Content revision data:
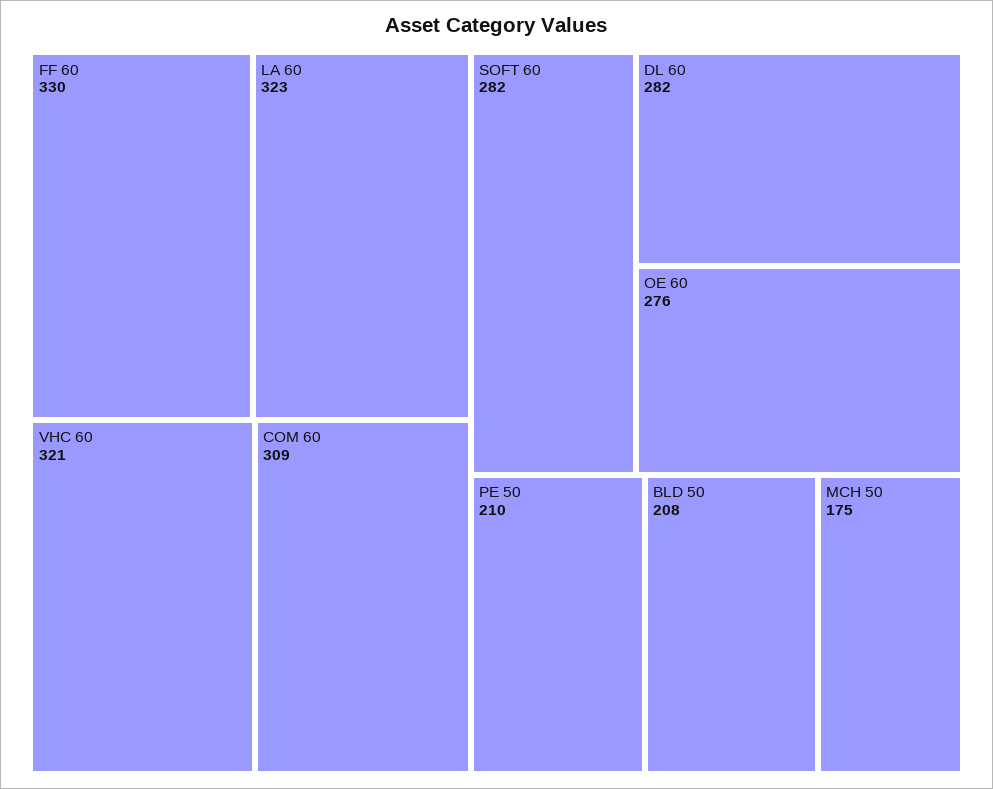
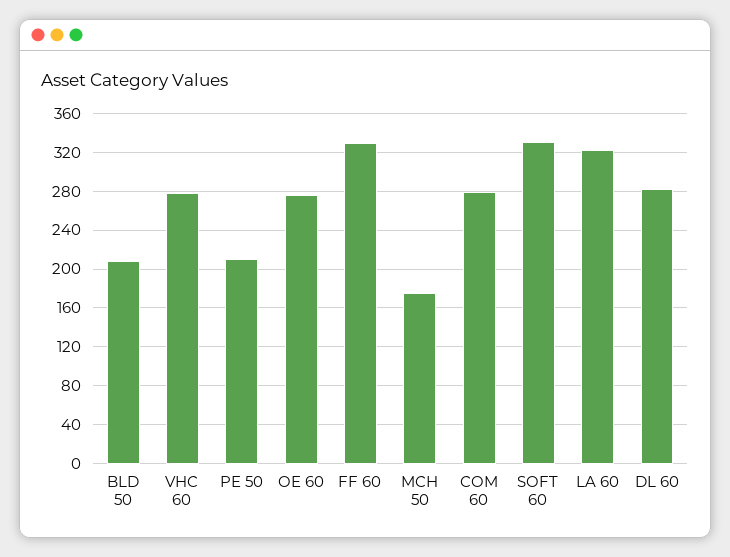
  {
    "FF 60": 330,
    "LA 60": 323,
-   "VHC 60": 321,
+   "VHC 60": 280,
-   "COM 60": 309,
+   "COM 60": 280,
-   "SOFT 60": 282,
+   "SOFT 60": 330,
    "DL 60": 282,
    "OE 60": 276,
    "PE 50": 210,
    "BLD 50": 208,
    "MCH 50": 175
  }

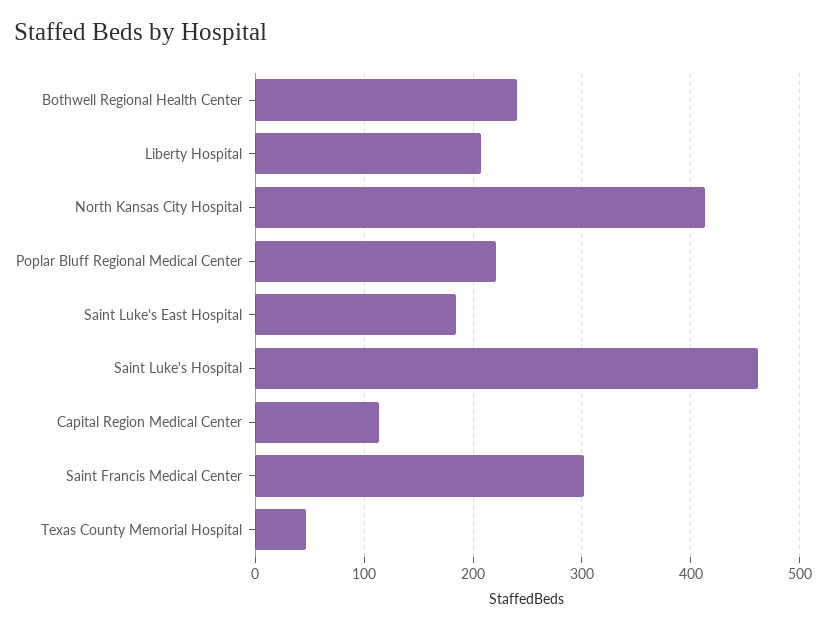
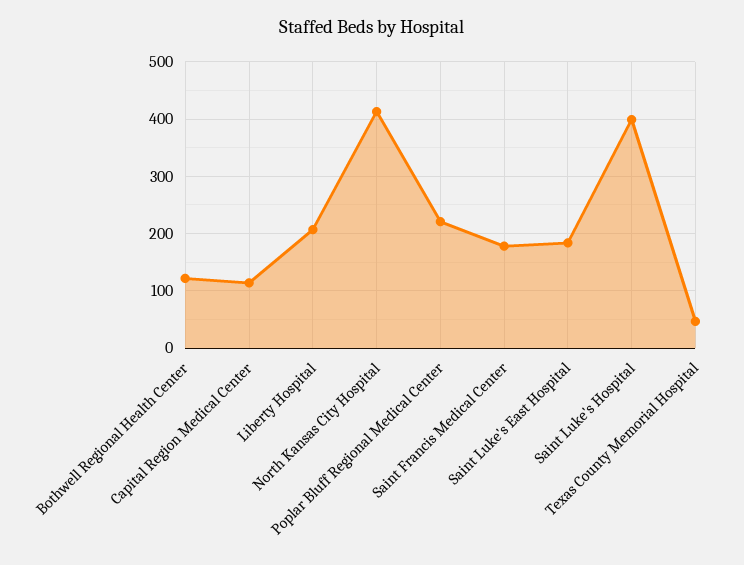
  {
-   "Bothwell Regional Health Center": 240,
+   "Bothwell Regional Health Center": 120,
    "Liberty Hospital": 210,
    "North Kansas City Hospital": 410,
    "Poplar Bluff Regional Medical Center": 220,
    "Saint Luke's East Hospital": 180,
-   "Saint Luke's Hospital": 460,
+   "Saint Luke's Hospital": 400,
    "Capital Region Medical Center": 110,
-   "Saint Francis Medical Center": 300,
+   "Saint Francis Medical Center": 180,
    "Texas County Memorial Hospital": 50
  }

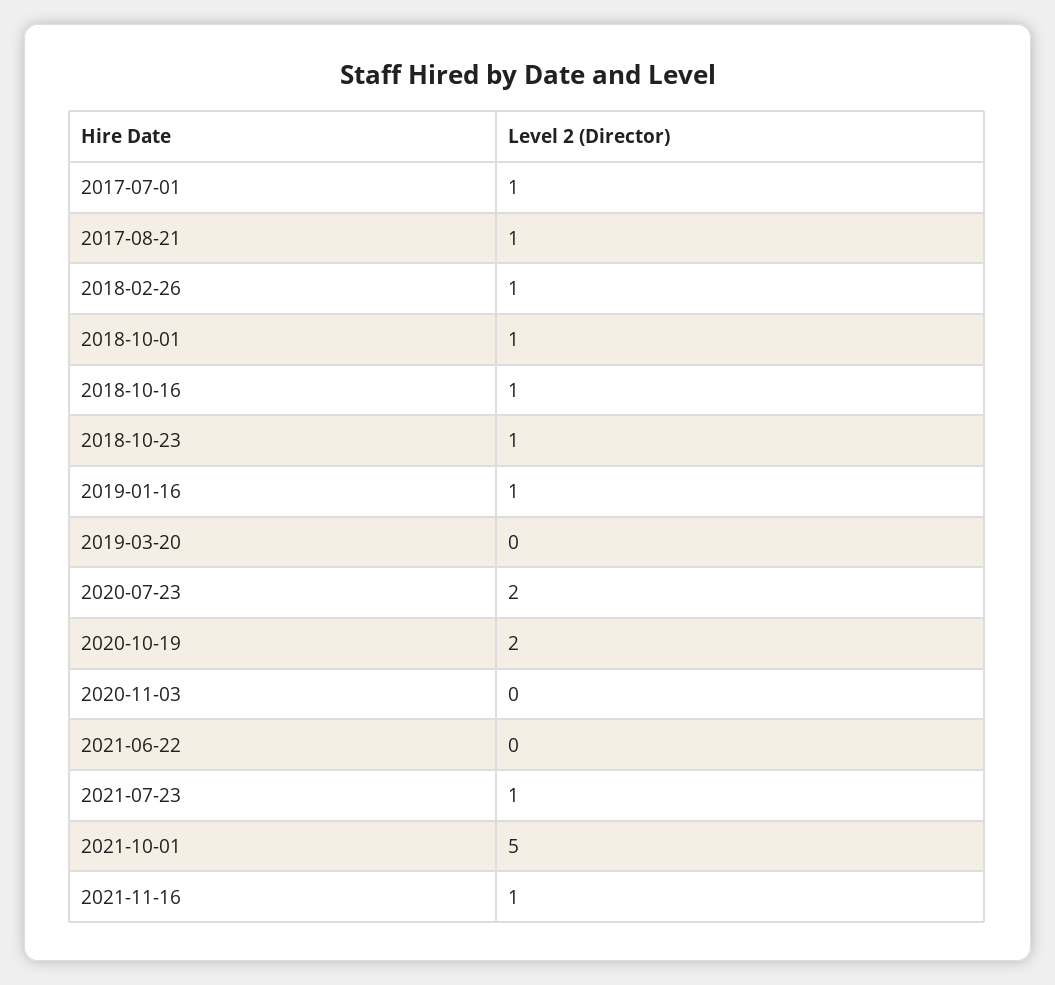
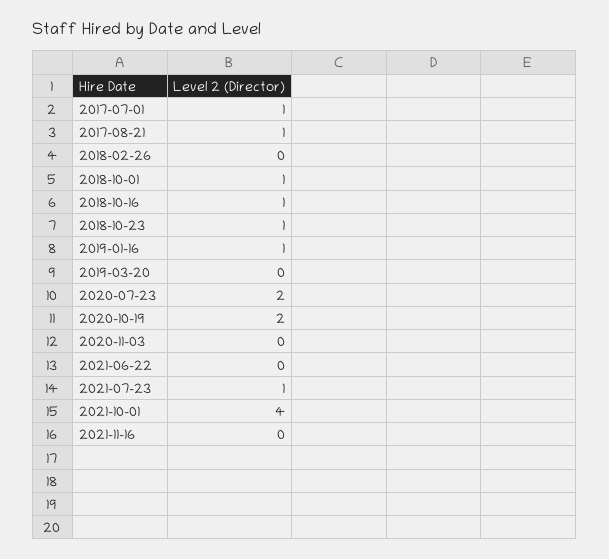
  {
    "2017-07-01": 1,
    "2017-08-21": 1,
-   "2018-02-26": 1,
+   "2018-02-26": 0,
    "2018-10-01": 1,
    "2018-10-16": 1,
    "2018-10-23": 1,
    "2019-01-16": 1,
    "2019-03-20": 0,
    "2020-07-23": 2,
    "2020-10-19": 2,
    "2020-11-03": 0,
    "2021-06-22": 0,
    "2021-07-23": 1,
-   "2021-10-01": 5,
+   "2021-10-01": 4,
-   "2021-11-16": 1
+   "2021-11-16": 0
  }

# PROBLEM STATEMENT
Look over the records above and copy each line that includes the string "Bothwell".

# OUTPUT OF THE EXERCISE
-   "Bothwell Regional Health Center": 240,
+   "Bothwell Regional Health Center": 120,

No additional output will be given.